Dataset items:
==================================================

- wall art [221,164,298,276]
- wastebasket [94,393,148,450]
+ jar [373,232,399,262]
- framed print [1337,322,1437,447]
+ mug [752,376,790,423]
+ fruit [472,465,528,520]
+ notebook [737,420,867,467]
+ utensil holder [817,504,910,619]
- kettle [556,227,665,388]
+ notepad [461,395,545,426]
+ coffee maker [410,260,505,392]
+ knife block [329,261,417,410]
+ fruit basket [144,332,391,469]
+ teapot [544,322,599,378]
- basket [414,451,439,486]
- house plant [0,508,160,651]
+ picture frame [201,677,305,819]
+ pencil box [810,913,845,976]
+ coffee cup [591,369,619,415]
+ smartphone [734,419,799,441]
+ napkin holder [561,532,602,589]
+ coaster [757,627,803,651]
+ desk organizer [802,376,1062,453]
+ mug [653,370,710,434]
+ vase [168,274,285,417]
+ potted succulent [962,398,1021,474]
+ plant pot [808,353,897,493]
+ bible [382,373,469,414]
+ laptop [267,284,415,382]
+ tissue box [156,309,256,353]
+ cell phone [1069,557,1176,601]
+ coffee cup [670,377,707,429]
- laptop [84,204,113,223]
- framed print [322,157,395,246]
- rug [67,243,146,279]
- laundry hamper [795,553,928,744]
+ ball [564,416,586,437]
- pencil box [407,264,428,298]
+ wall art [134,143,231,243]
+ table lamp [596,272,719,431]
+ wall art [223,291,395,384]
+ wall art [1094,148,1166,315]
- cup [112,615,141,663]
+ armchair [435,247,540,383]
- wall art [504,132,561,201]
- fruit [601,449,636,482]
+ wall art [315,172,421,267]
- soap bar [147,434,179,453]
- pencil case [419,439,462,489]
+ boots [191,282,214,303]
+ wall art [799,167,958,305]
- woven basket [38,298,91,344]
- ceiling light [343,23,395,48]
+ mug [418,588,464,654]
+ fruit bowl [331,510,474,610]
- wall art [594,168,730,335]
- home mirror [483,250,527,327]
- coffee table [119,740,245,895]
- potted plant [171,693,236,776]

==================================================

EXERCISE -> Return the entries above exactly as they were written.

REPLY ->
- wall art [221,164,298,276]
- wastebasket [94,393,148,450]
+ jar [373,232,399,262]
- framed print [1337,322,1437,447]
+ mug [752,376,790,423]
+ fruit [472,465,528,520]
+ notebook [737,420,867,467]
+ utensil holder [817,504,910,619]
- kettle [556,227,665,388]
+ notepad [461,395,545,426]
+ coffee maker [410,260,505,392]
+ knife block [329,261,417,410]
+ fruit basket [144,332,391,469]
+ teapot [544,322,599,378]
- basket [414,451,439,486]
- house plant [0,508,160,651]
+ picture frame [201,677,305,819]
+ pencil box [810,913,845,976]
+ coffee cup [591,369,619,415]
+ smartphone [734,419,799,441]
+ napkin holder [561,532,602,589]
+ coaster [757,627,803,651]
+ desk organizer [802,376,1062,453]
+ mug [653,370,710,434]
+ vase [168,274,285,417]
+ potted succulent [962,398,1021,474]
+ plant pot [808,353,897,493]
+ bible [382,373,469,414]
+ laptop [267,284,415,382]
+ tissue box [156,309,256,353]
+ cell phone [1069,557,1176,601]
+ coffee cup [670,377,707,429]
- laptop [84,204,113,223]
- framed print [322,157,395,246]
- rug [67,243,146,279]
- laundry hamper [795,553,928,744]
+ ball [564,416,586,437]
- pencil box [407,264,428,298]
+ wall art [134,143,231,243]
+ table lamp [596,272,719,431]
+ wall art [223,291,395,384]
+ wall art [1094,148,1166,315]
- cup [112,615,141,663]
+ armchair [435,247,540,383]
- wall art [504,132,561,201]
- fruit [601,449,636,482]
+ wall art [315,172,421,267]
- soap bar [147,434,179,453]
- pencil case [419,439,462,489]
+ boots [191,282,214,303]
+ wall art [799,167,958,305]
- woven basket [38,298,91,344]
- ceiling light [343,23,395,48]
+ mug [418,588,464,654]
+ fruit bowl [331,510,474,610]
- wall art [594,168,730,335]
- home mirror [483,250,527,327]
- coffee table [119,740,245,895]
- potted plant [171,693,236,776]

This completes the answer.